> _ENTRIES PROVIDED_:
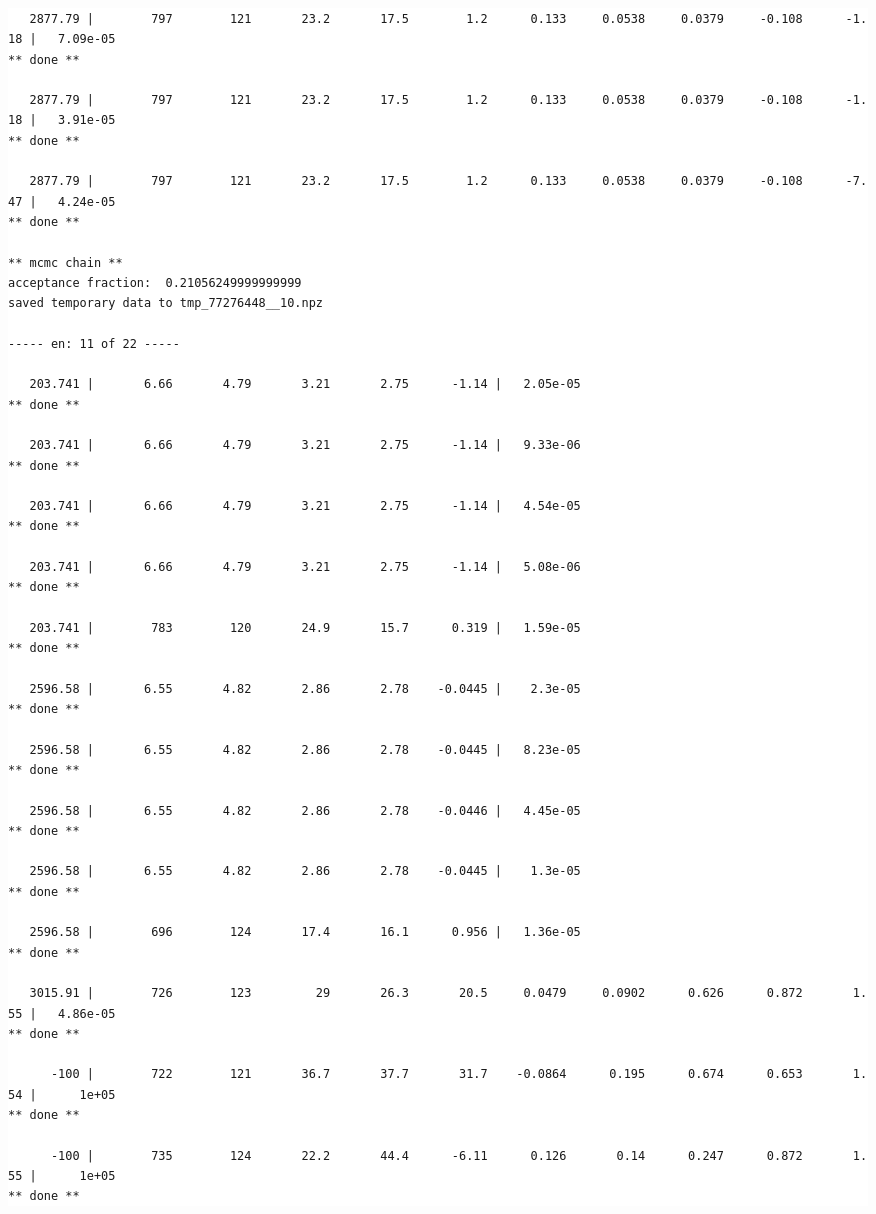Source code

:        2877.79 |        797        121       23.2       17.5        1.2      0.133     0.0538     0.0379     -0.108      -1.18 |   7.09e-05
    ** done **
    
       2877.79 |        797        121       23.2       17.5        1.2      0.133     0.0538     0.0379     -0.108      -1.18 |   3.91e-05
    ** done **
    
       2877.79 |        797        121       23.2       17.5        1.2      0.133     0.0538     0.0379     -0.108      -7.47 |   4.24e-05
    ** done **
    
    ** mcmc chain **
    acceptance fraction:  0.21056249999999999
    saved temporary data to tmp_77276448__10.npz
    
    ----- en: 11 of 22 -----
    
       203.741 |       6.66       4.79       3.21       2.75      -1.14 |   2.05e-05
    ** done **
    
       203.741 |       6.66       4.79       3.21       2.75      -1.14 |   9.33e-06
    ** done **
    
       203.741 |       6.66       4.79       3.21       2.75      -1.14 |   4.54e-05
    ** done **
    
       203.741 |       6.66       4.79       3.21       2.75      -1.14 |   5.08e-06
    ** done **
    
       203.741 |        783        120       24.9       15.7      0.319 |   1.59e-05
    ** done **
    
       2596.58 |       6.55       4.82       2.86       2.78    -0.0445 |    2.3e-05
    ** done **
    
       2596.58 |       6.55       4.82       2.86       2.78    -0.0445 |   8.23e-05
    ** done **
    
       2596.58 |       6.55       4.82       2.86       2.78    -0.0446 |   4.45e-05
    ** done **
    
       2596.58 |       6.55       4.82       2.86       2.78    -0.0445 |    1.3e-05
    ** done **
    
       2596.58 |        696        124       17.4       16.1      0.956 |   1.36e-05
    ** done **
    
       3015.91 |        726        123         29       26.3       20.5     0.0479     0.0902      0.626      0.872       1.55 |   4.86e-05
    ** done **
    
          -100 |        722        121       36.7       37.7       31.7    -0.0864      0.195      0.674      0.653       1.54 |      1e+05
    ** done **
    
          -100 |        735        124       22.2       44.4      -6.11      0.126       0.14      0.247      0.872       1.55 |      1e+05
    ** done **
    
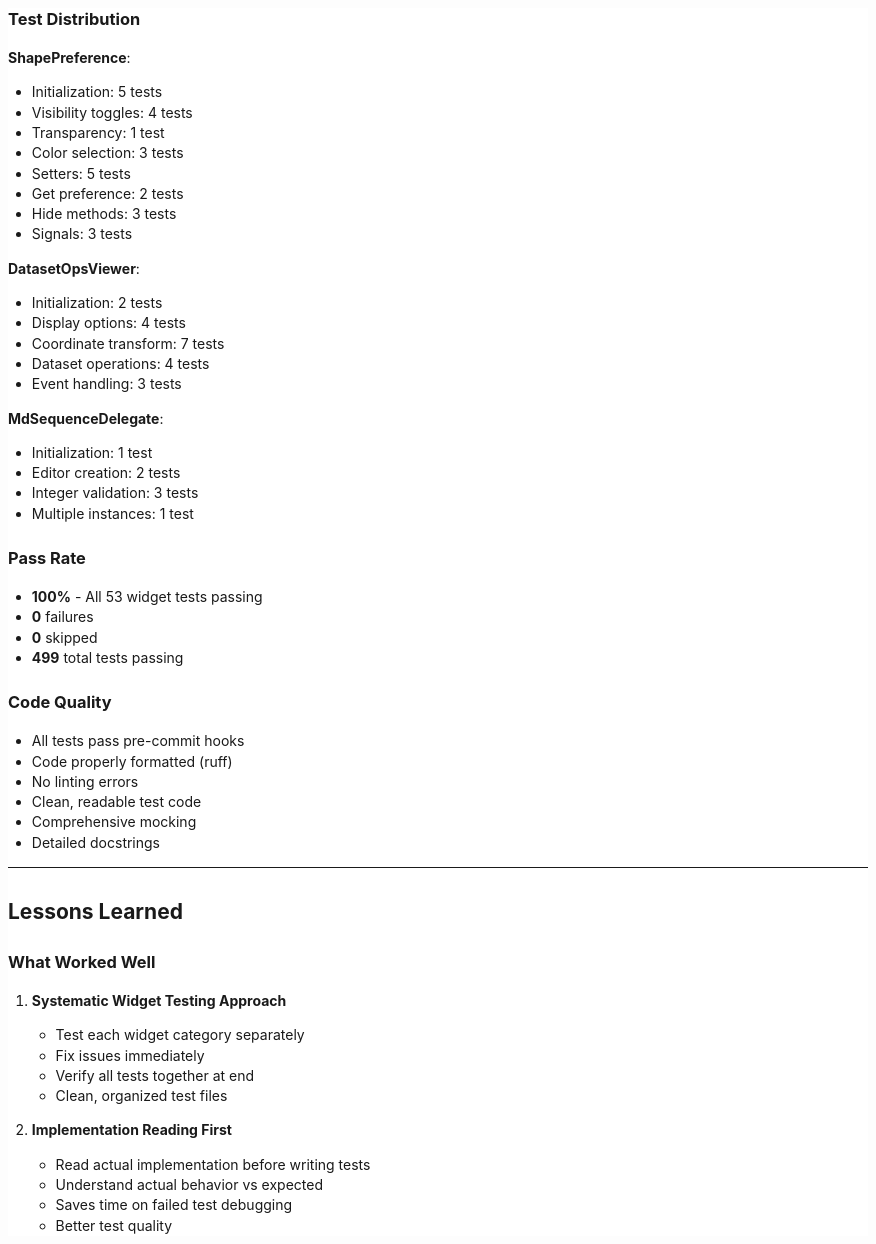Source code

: ### Test Distribution
**ShapePreference**:
- Initialization: 5 tests
- Visibility toggles: 4 tests
- Transparency: 1 test
- Color selection: 3 tests
- Setters: 5 tests
- Get preference: 2 tests
- Hide methods: 3 tests
- Signals: 3 tests

**DatasetOpsViewer**:
- Initialization: 2 tests
- Display options: 4 tests
- Coordinate transform: 7 tests
- Dataset operations: 4 tests
- Event handling: 3 tests

**MdSequenceDelegate**:
- Initialization: 1 test
- Editor creation: 2 tests
- Integer validation: 3 tests
- Multiple instances: 1 test

### Pass Rate
- **100%** - All 53 widget tests passing
- **0** failures
- **0** skipped
- **499** total tests passing

### Code Quality
- All tests pass pre-commit hooks
- Code properly formatted (ruff)
- No linting errors
- Clean, readable test code
- Comprehensive mocking
- Detailed docstrings

---

## Lessons Learned

### What Worked Well

1. **Systematic Widget Testing Approach**
   - Test each widget category separately
   - Fix issues immediately
   - Verify all tests together at end
   - Clean, organized test files

2. **Implementation Reading First**
   - Read actual implementation before writing tests
   - Understand actual behavior vs expected
   - Saves time on failed test debugging
   - Better test quality
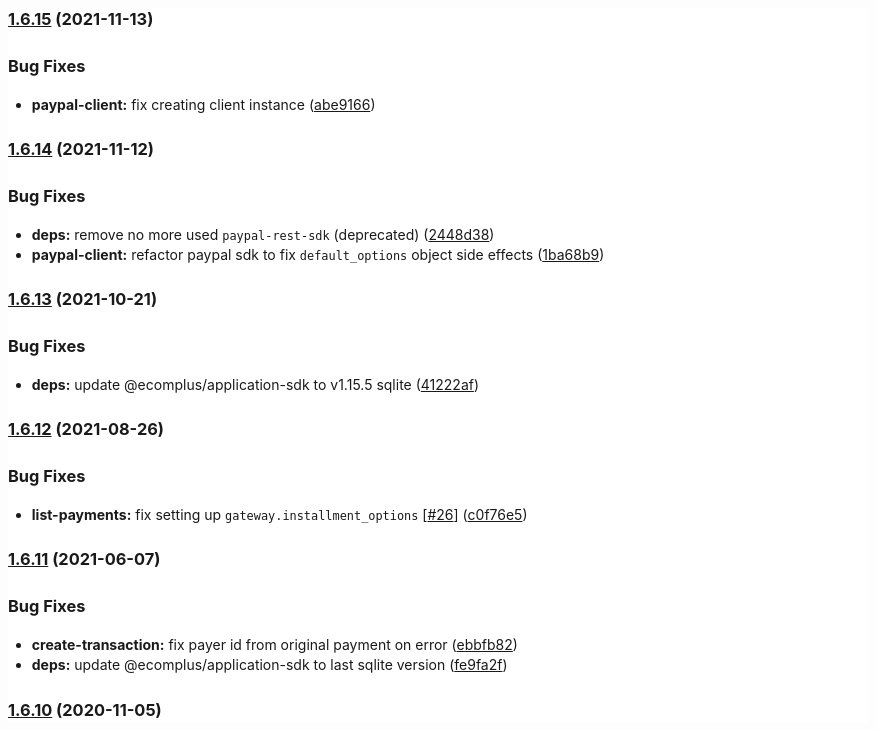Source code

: ### [1.6.15](https://github.com/ecomplus/app-paypal/compare/v1.6.14...v1.6.15) (2021-11-13)


### Bug Fixes

* **paypal-client:** fix creating client instance ([abe9166](https://github.com/ecomplus/app-paypal/commit/abe91660292fdd4f2db3117515764c575b842266))

### [1.6.14](https://github.com/ecomplus/app-paypal/compare/v1.6.13...v1.6.14) (2021-11-12)


### Bug Fixes

* **deps:** remove no more used `paypal-rest-sdk` (deprecated) ([2448d38](https://github.com/ecomplus/app-paypal/commit/2448d383f192a6494afc7b3b31f43374496c6536))
* **paypal-client:** refactor paypal sdk to fix `default_options` object side effects ([1ba68b9](https://github.com/ecomplus/app-paypal/commit/1ba68b9c08dc5ba9b5d6703160c2f1b74534abb2))

### [1.6.13](https://github.com/ecomplus/app-paypal/compare/v1.6.12...v1.6.13) (2021-10-21)


### Bug Fixes

* **deps:** update @ecomplus/application-sdk to v1.15.5 sqlite ([41222af](https://github.com/ecomplus/app-paypal/commit/41222af097b83f178cb904eec2fd19dbb3d73e17))

### [1.6.12](https://github.com/ecomplus/app-paypal/compare/v1.6.11...v1.6.12) (2021-08-26)


### Bug Fixes

* **list-payments:** fix setting up `gateway.installment_options` [[#26](https://github.com/ecomplus/app-paypal/issues/26)] ([c0f76e5](https://github.com/ecomplus/app-paypal/commit/c0f76e519e18ea6b0429a404166ab055d1828eef))

### [1.6.11](https://github.com/ecomplus/app-paypal/compare/v1.6.10...v1.6.11) (2021-06-07)


### Bug Fixes

* **create-transaction:** fix payer id from original payment on error ([ebbfb82](https://github.com/ecomplus/app-paypal/commit/ebbfb82130dbbed978b244bcc6e39fea6f448347))
* **deps:** update @ecomplus/application-sdk to last sqlite version ([fe9fa2f](https://github.com/ecomplus/app-paypal/commit/fe9fa2fd4d12b64b2e225d8ae17994dd1eb7abde))

### [1.6.10](https://github.com/ecomplus/app-paypal/compare/v1.6.9...v1.6.10) (2020-11-05)
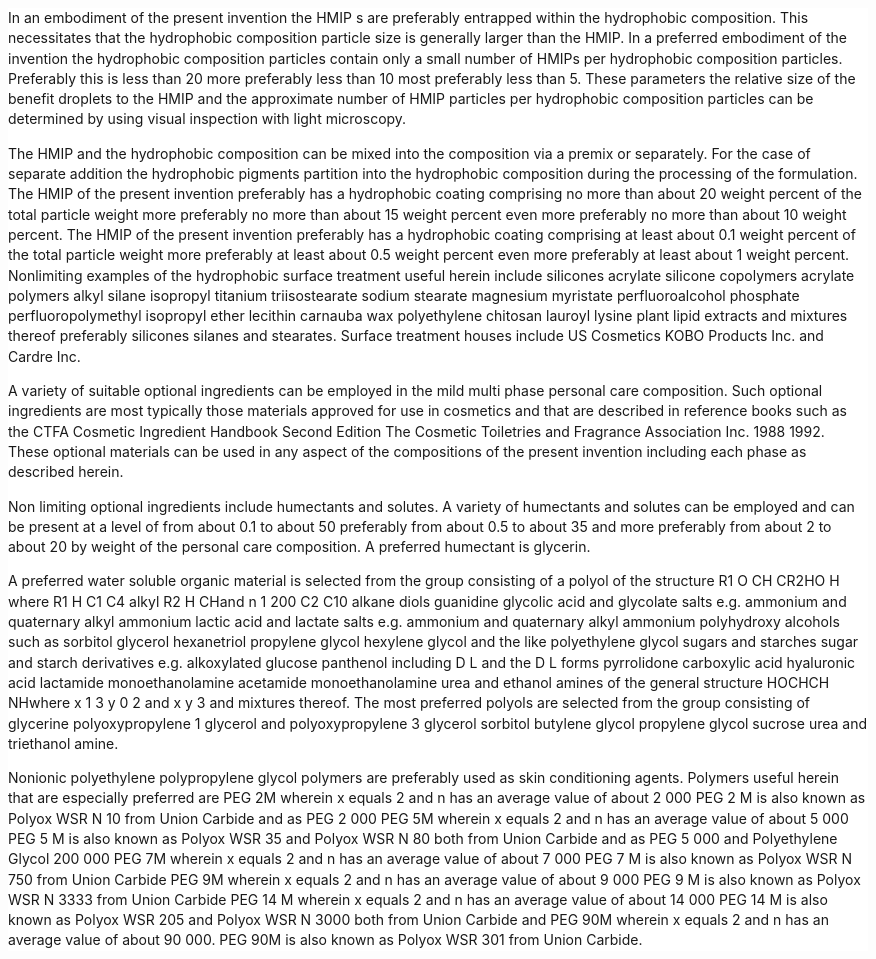 In an embodiment of the present invention the HMIP s are preferably entrapped within the hydrophobic composition. This necessitates that the hydrophobic composition particle size is generally larger than the HMIP. In a preferred embodiment of the invention the hydrophobic composition particles contain only a small number of HMIPs per hydrophobic composition particles. Preferably this is less than 20 more preferably less than 10 most preferably less than 5. These parameters the relative size of the benefit droplets to the HMIP and the approximate number of HMIP particles per hydrophobic composition particles can be determined by using visual inspection with light microscopy.

The HMIP and the hydrophobic composition can be mixed into the composition via a premix or separately. For the case of separate addition the hydrophobic pigments partition into the hydrophobic composition during the processing of the formulation. The HMIP of the present invention preferably has a hydrophobic coating comprising no more than about 20 weight percent of the total particle weight more preferably no more than about 15 weight percent even more preferably no more than about 10 weight percent. The HMIP of the present invention preferably has a hydrophobic coating comprising at least about 0.1 weight percent of the total particle weight more preferably at least about 0.5 weight percent even more preferably at least about 1 weight percent. Nonlimiting examples of the hydrophobic surface treatment useful herein include silicones acrylate silicone copolymers acrylate polymers alkyl silane isopropyl titanium triisostearate sodium stearate magnesium myristate perfluoroalcohol phosphate perfluoropolymethyl isopropyl ether lecithin carnauba wax polyethylene chitosan lauroyl lysine plant lipid extracts and mixtures thereof preferably silicones silanes and stearates. Surface treatment houses include US Cosmetics KOBO Products Inc. and Cardre Inc.

A variety of suitable optional ingredients can be employed in the mild multi phase personal care composition. Such optional ingredients are most typically those materials approved for use in cosmetics and that are described in reference books such as the CTFA Cosmetic Ingredient Handbook Second Edition The Cosmetic Toiletries and Fragrance Association Inc. 1988 1992. These optional materials can be used in any aspect of the compositions of the present invention including each phase as described herein.

Non limiting optional ingredients include humectants and solutes. A variety of humectants and solutes can be employed and can be present at a level of from about 0.1 to about 50 preferably from about 0.5 to about 35 and more preferably from about 2 to about 20 by weight of the personal care composition. A preferred humectant is glycerin.

A preferred water soluble organic material is selected from the group consisting of a polyol of the structure R1 O CH CR2HO H where R1 H C1 C4 alkyl R2 H CHand n 1 200 C2 C10 alkane diols guanidine glycolic acid and glycolate salts e.g. ammonium and quaternary alkyl ammonium lactic acid and lactate salts e.g. ammonium and quaternary alkyl ammonium polyhydroxy alcohols such as sorbitol glycerol hexanetriol propylene glycol hexylene glycol and the like polyethylene glycol sugars and starches sugar and starch derivatives e.g. alkoxylated glucose panthenol including D L and the D L forms pyrrolidone carboxylic acid hyaluronic acid lactamide monoethanolamine acetamide monoethanolamine urea and ethanol amines of the general structure HOCHCH NHwhere x 1 3 y 0 2 and x y 3 and mixtures thereof. The most preferred polyols are selected from the group consisting of glycerine polyoxypropylene 1 glycerol and polyoxypropylene 3 glycerol sorbitol butylene glycol propylene glycol sucrose urea and triethanol amine.

Nonionic polyethylene polypropylene glycol polymers are preferably used as skin conditioning agents. Polymers useful herein that are especially preferred are PEG 2M wherein x equals 2 and n has an average value of about 2 000 PEG 2 M is also known as Polyox WSR N 10 from Union Carbide and as PEG 2 000 PEG 5M wherein x equals 2 and n has an average value of about 5 000 PEG 5 M is also known as Polyox WSR 35 and Polyox WSR N 80 both from Union Carbide and as PEG 5 000 and Polyethylene Glycol 200 000 PEG 7M wherein x equals 2 and n has an average value of about 7 000 PEG 7 M is also known as Polyox WSR N 750 from Union Carbide PEG 9M wherein x equals 2 and n has an average value of about 9 000 PEG 9 M is also known as Polyox WSR N 3333 from Union Carbide PEG 14 M wherein x equals 2 and n has an average value of about 14 000 PEG 14 M is also known as Polyox WSR 205 and Polyox WSR N 3000 both from Union Carbide and PEG 90M wherein x equals 2 and n has an average value of about 90 000. PEG 90M is also known as Polyox WSR 301 from Union Carbide.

> _WHAT IS BEING ASKED_:
Copy out the lines above exactly, beginning at the one that contains "- Visibility toggles: 4 tests" and ending at the one that contains "- Clean, readable test code".

> _RESPONSE TO THIS TASK_:
- Visibility toggles: 4 tests
- Transparency: 1 test
- Color selection: 3 tests
- Setters: 5 tests
- Get preference: 2 tests
- Hide methods: 3 tests
- Signals: 3 tests

**DatasetOpsViewer**:
- Initialization: 2 tests
- Display options: 4 tests
- Coordinate transform: 7 tests
- Dataset operations: 4 tests
- Event handling: 3 tests

**MdSequenceDelegate**:
- Initialization: 1 test
- Editor creation: 2 tests
- Integer validation: 3 tests
- Multiple instances: 1 test

### Pass Rate
- **100%** - All 53 widget tests passing
- **0** failures
- **0** skipped
- **499** total tests passing

### Code Quality
- All tests pass pre-commit hooks
- Code properly formatted (ruff)
- No linting errors
- Clean, readable test code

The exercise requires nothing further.